Rough Night isn't alone here. It and a fistful of other recent comedies starring women are freighted with the same humour-killing cultural anvil: Is there such a thing as "women's comedy"? Should there be? Is it achieved by just popping women into roles formerly occupied by men, a la the Ghostbusters reboot? Is it hilarious to watch women prove they can be as raunchy as men, as in Mike and Dave Need Wedding Dates, Trainwreck or Snatched? Is it enough to simply subvert established notions of what women "should" be, as in Bad Moms or How to Be Single?

Answering these questions is a struggle because comedy relies on tropes – shared, ingrained assumptions and ideas, which make us laugh by being conformed to or blasted apart. Comedies written, directed by and/or starring women are trying to invent new tropes. But tropes take a long time to imbed themselves in our storytelling. So Rough Night and her sisters are stuck in the middle: not exactly dude humour, not yet identifiably women's humour, and as a result, not quite funny.

A couple of early moments in Rough Night bode well. Jess is a stressed-out politico running for local office. So when she and Peter recall that their greatest druggie experience was "the time we took Xanax and slept for 16 hours," the joke lands, because stressed-out women everywhere can relate.

Ditto for the next bit: Jess lists all the tasks she needs to finish before she and Peter can have sex. Gazing at her with doe eyes, he coos, "I'm going to let you do all that, and I'll go masturbate in the shower."

"Really?" she replies, beaming. "You're the best."

The most consistently funny business involves Peter's bachelor party, a sedate wine tasting where all the men are sensitive and give sound romantic advice. No surprise there: We all see what's funny when a male trope is inverted.

Unfortunately, that's pretty much it for any specific comedy in Rough Night. The rest of the film just tosses clichés around like a salad. There's The Hangover segment – the bridal party does a little dance, snorts a little coke, and gets down tonight. There's a Very Bad Things twist, the stripper accident, followed by a Weekend at Bernie's steal. By the end, it turns into a thriller so lazy it doesn't even wrap up its own plot about missing diamonds. You can feel the heavy hand of someone, possibly the studio machine, throwing in too many things to dress this thing up, with no singular vision respected – or perhaps the better word is "trusted."

Comedy tropes only work if specific characters carry them out. In Rough Night, the most rounded character is Peter (his sensitive-guy shtick pays off in the film's one truly surprising sequence, at a gas station, which I won't spoil). The women, alas, are types: the chubby one is horny, the pretty one is secretly sad, etc.

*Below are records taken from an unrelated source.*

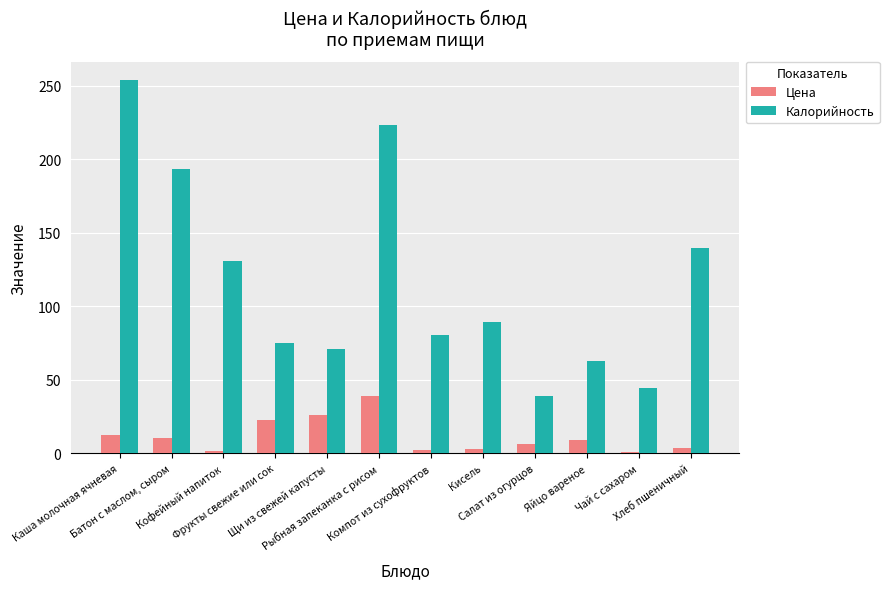

The Калорийность series shows 75.0 at Фрукты свежие или сок. True or false?

True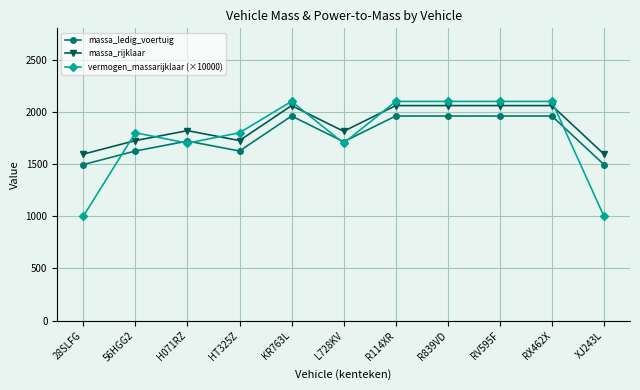

Rank the series at R839VD from lowest to highest value.

massa_ledig_voertuig, massa_rijklaar, vermogen_massarijklaar (×10000)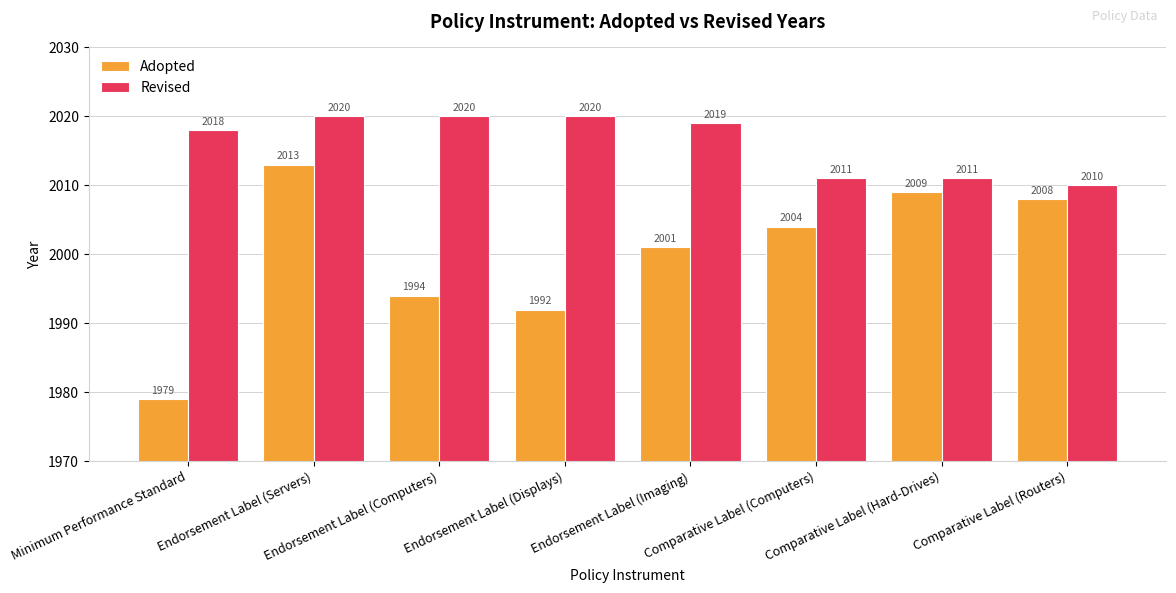

Where is Adopted nearest to the value 1996?

Endorsement Label (Computers)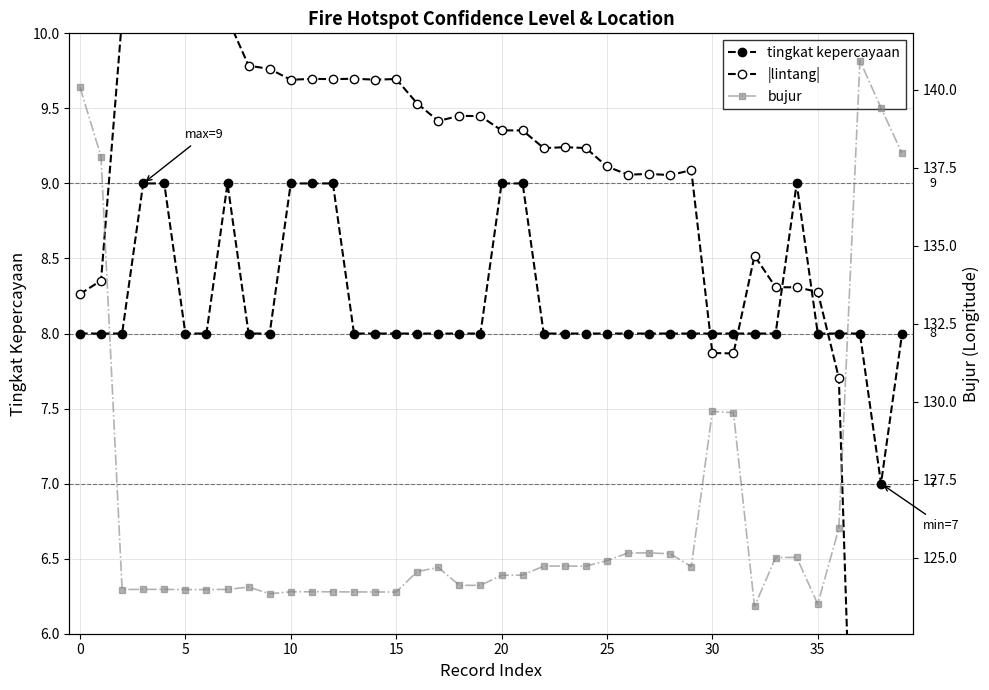

True or false: bujur and tingkat kepercayaan cross at least once.

False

In real life, people are friends because they have things in common. In the best comedies, the friends don't have to be delineated as types – they can just be people. In Superbad, both Michael Cera and Jonah Hill are shy. In Horrible Bosses, all three leads are sarcastic fast talkers. The humour comes from the relationship, not the archetype.

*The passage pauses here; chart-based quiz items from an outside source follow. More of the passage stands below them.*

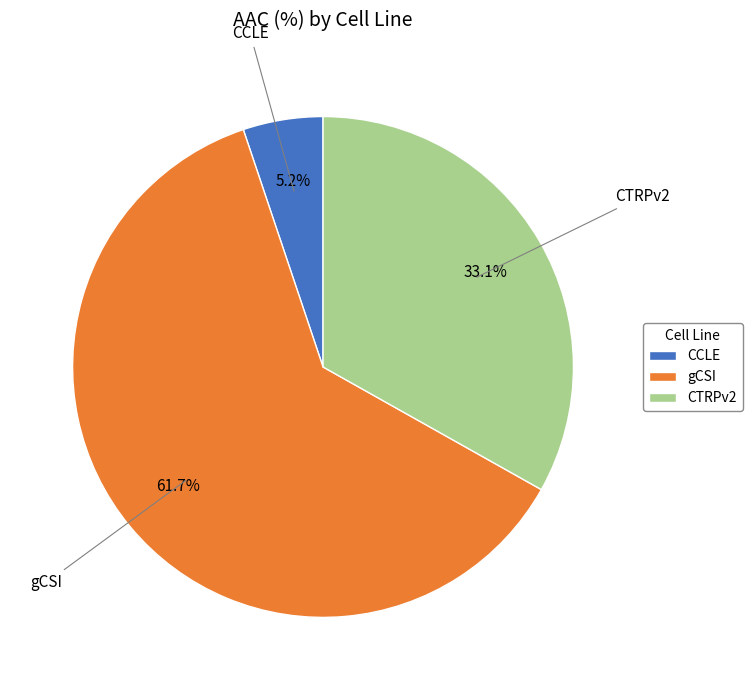

To the nearest percent, what is the combined percentage of gCSI and CCLE?

67%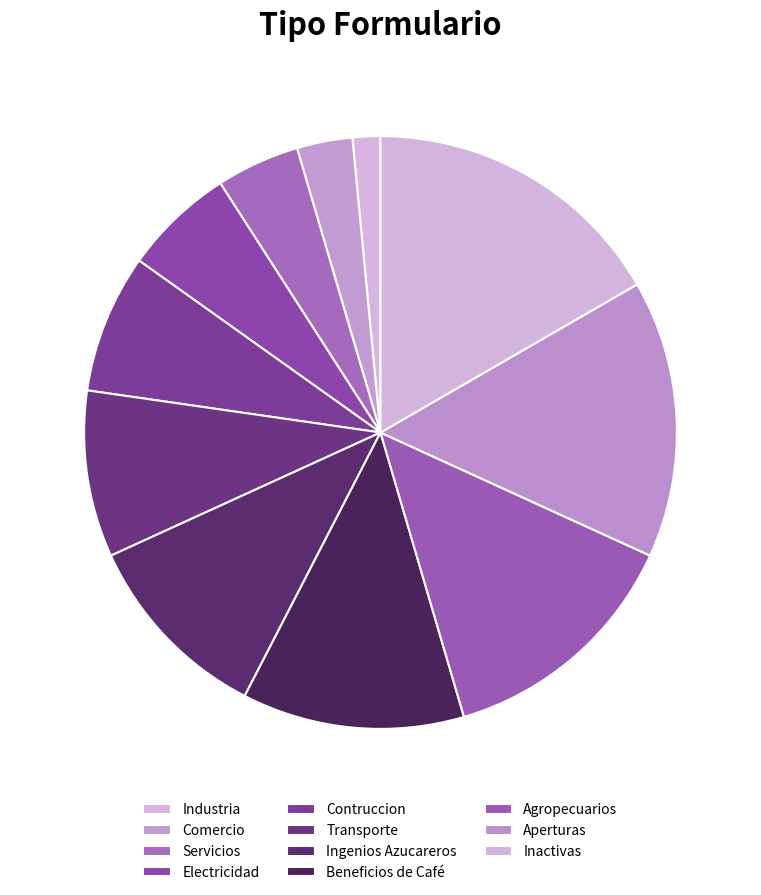

What is the ratio of the value at Comercio to the value at Agropecuarios?

0.2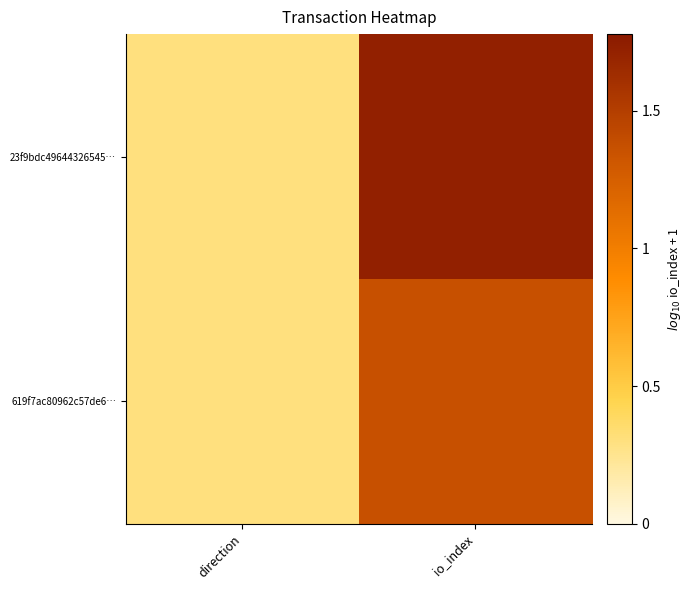

Between direction and io_index, which series saw the biggest shift?

23f9bdc49644326545…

A few comedies starring women have pulled this off: Romy and Michele's High School Reunion; the relationship between Kristen Wiig and Maya Rudolph in Bridesmaids; the rivalry between Melissa McCarthy and Rose Byrne in Spy; and the women in the (criminally underseen) black comedy Bachelorette, which has the courage to unite its characters in their cruelty. And of course, Broad City itself, where so much of the funny comes from how devoted Abbi and Ilana are to one another.

But contemporary women's comedies aren't yet common enough – or again, their backers don't trust them enough – that the women in them can afford not to be broadly differentiated. Even the successful, iconic stars Amy Poehler and Tina Fey, who clearly have a similar voice, contorted themselves into playing opposites in Sisters and Baby Mama. Which is why those movies felt forced, and flailed.

Tropes are necessary for comedy. But tropes alone aren't funny. What's funny is a singular point of view that rises up to show us what's absurd about our embedded expectations. Until more movies starring women are allowed to be truly audacious, we're in for a lot of rough nights at the cinema.